# Exercise details:
Lines before the one containing "filhos, os netos e dezenas de operários que" are left out; that line and every line after it, through the end of the records, are to be reproduced exactly.

"""

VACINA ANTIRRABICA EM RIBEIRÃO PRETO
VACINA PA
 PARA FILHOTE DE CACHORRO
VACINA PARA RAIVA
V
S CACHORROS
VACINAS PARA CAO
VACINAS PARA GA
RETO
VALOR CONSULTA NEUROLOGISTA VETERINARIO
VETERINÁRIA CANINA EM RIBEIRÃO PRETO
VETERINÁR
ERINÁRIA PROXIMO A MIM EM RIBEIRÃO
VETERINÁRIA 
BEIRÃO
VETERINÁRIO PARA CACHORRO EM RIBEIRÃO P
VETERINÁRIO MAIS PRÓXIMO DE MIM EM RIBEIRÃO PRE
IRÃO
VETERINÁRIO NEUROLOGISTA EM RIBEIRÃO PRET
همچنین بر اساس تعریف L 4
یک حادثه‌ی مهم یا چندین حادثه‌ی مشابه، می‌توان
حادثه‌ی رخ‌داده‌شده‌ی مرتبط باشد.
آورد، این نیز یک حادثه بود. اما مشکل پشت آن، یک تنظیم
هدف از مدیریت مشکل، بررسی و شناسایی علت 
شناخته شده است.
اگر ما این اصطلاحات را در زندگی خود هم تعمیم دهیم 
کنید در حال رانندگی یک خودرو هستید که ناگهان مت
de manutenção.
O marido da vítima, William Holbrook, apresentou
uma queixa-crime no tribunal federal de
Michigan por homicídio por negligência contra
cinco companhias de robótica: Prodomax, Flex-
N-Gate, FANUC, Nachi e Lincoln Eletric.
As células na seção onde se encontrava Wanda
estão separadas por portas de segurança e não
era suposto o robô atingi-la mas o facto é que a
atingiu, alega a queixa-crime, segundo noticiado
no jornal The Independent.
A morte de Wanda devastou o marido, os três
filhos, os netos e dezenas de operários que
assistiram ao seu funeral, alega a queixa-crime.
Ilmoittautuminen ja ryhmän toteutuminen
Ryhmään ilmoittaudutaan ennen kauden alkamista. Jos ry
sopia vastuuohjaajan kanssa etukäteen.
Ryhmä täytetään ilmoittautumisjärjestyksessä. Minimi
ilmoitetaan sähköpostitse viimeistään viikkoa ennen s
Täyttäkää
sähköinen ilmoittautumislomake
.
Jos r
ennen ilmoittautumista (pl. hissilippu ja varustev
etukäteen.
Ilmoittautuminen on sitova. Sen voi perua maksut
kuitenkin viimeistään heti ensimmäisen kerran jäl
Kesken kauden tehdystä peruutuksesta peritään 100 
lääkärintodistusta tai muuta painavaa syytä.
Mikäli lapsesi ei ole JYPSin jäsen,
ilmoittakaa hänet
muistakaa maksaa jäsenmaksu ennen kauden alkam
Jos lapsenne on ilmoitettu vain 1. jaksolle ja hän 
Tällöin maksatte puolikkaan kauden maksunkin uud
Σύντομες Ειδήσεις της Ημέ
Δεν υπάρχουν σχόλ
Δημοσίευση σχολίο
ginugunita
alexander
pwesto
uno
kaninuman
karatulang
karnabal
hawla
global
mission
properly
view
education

"""

# Answer area:
filhos, os netos e dezenas de operários que
assistiram ao seu funeral, alega a queixa-crime.
Ilmoittautuminen ja ryhmän toteutuminen
Ryhmään ilmoittaudutaan ennen kauden alkamista. Jos ry
sopia vastuuohjaajan kanssa etukäteen.
Ryhmä täytetään ilmoittautumisjärjestyksessä. Minimi
ilmoitetaan sähköpostitse viimeistään viikkoa ennen s
Täyttäkää
sähköinen ilmoittautumislomake
.
Jos r
ennen ilmoittautumista (pl. hissilippu ja varustev
etukäteen.
Ilmoittautuminen on sitova. Sen voi perua maksut
kuitenkin viimeistään heti ensimmäisen kerran jäl
Kesken kauden tehdystä peruutuksesta peritään 100 
lääkärintodistusta tai muuta painavaa syytä.
Mikäli lapsesi ei ole JYPSin jäsen,
ilmoittakaa hänet
muistakaa maksaa jäsenmaksu ennen kauden alkam
Jos lapsenne on ilmoitettu vain 1. jaksolle ja hän 
Tällöin maksatte puolikkaan kauden maksunkin uud
Σύντομες Ειδήσεις της Ημέ
Δεν υπάρχουν σχόλ
Δημοσίευση σχολίο
ginugunita
alexander
pwesto
uno
kaninuman
karatulang
karnabal
hawla
global
mission
properly
view
education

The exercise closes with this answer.